Derek – Sunday 24th July 2022
It’s been a busy period in the garden this month. There was Forest Gate Festival at the beginning of the month, which split us in two. We were one of the 120 stalls on Osborne Road, and also kept the garden open on the same day. Last week, we had our Summer Celebration with musician Miri and her feminist blues songs. She lives just across the road and is a great garden supporter. We also had a second visit from Anything Goes Duo – Rachel and Glyn, on guitar and violin, giving us a range of old favourites and reminiscences.
An important part of the day was the Fothergill art project. This is part of a range of workshops and talks on John Fothergill (1712 – 1780) who lived in what is now West Ham Park in the mid to late 18th century. Fothergill was a doctor, a Quaker, and a prolific plant collector. His botanical collection was said to rival Kew’s. He also commissioned lots of plant illustration, some of the best of which is inaccessible in Russia, being bought by Catherine the Great. When he died, his estate was sold off, including the illustrations and the plants, which was a great local and national loss.
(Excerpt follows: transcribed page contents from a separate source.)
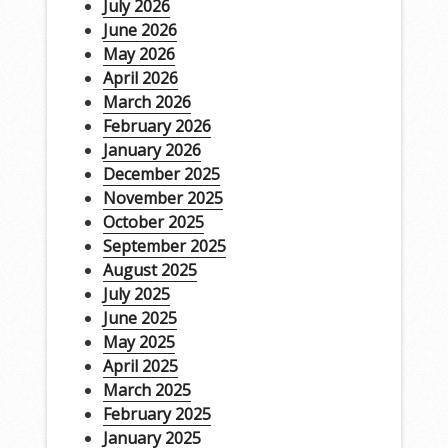
July 2026
June 2026
May 2026
April 2026
March 2026
February 2026
January 2026
December 2025
November 2025
October 2025
September 2025
August 2025
July 2025
June 2025
May 2025
April 2025
March 2025
February 2025
January 2025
With West Ham Park, we are involved in this commemorative art project which will go into the library in February. The day’s contribution was a long collage-cum-pastelwork of exotic plants to give the feeling of the many plants that Fothergill collected.
July has been a long dry month. Temperature records have been shattered, getting as high as 39º in Forest Gate, and over 40º in Lincoln. This is climate change in action and our garden illustrates it too well. Many gardeners protect their plants by prolific watering in times of drought. We can’t, as we have no running water. And we have lost quite a number of plants, including most of the fruit bushes we won in a competition only a couple of months back.
Currently, the world is 1.1º C above pre-industrial temperatures. But this is a rising curve, we could easily get to 3º, maybe 4º or 5º which spells disaster in so many ways including drought, wildfires, famine and land lost to rising sea levels. Is it too late to prevent this? Are our excessive fuel habits so ingrained, that like chain smokers, we are unable to cease? Certainly things are bad, and they will get worse, how much worse depends on what actions we take right now.
The compost in the compost bin is ultra hot, due to the hot weather and to exothermic chemical reactions as the plant material breaks down. You need a big bin to get really high temperatures, as smaller bins have too much surface area and so lose heat. As we transfer compost from one bin to another, out crawl woodlice and myriad other creepy crawlies that have been breeding and basking in the heat.
The pond is very low, so we add water from one of our large containers. Not too much, as our plants need the water too. There are a lot of froglets in the pond, tiny, about the size of a small fingernail. Some have already left the pond, but with this dryness I can’t see them lasting long. I see an adult frog, a giant compared to a froglet, a sensible fellow, come back to cool down.
We wonder what to do with our wildflower bed, much of which is now dead. In early July it was magnificent with poppies, corn marigolds, pink and white campion, borage, hedge mustard and scentless mayweed. But the hot dry weather has largely killed the plants. We’ll leave it for a week or two, and hope we get some rain to enliven it.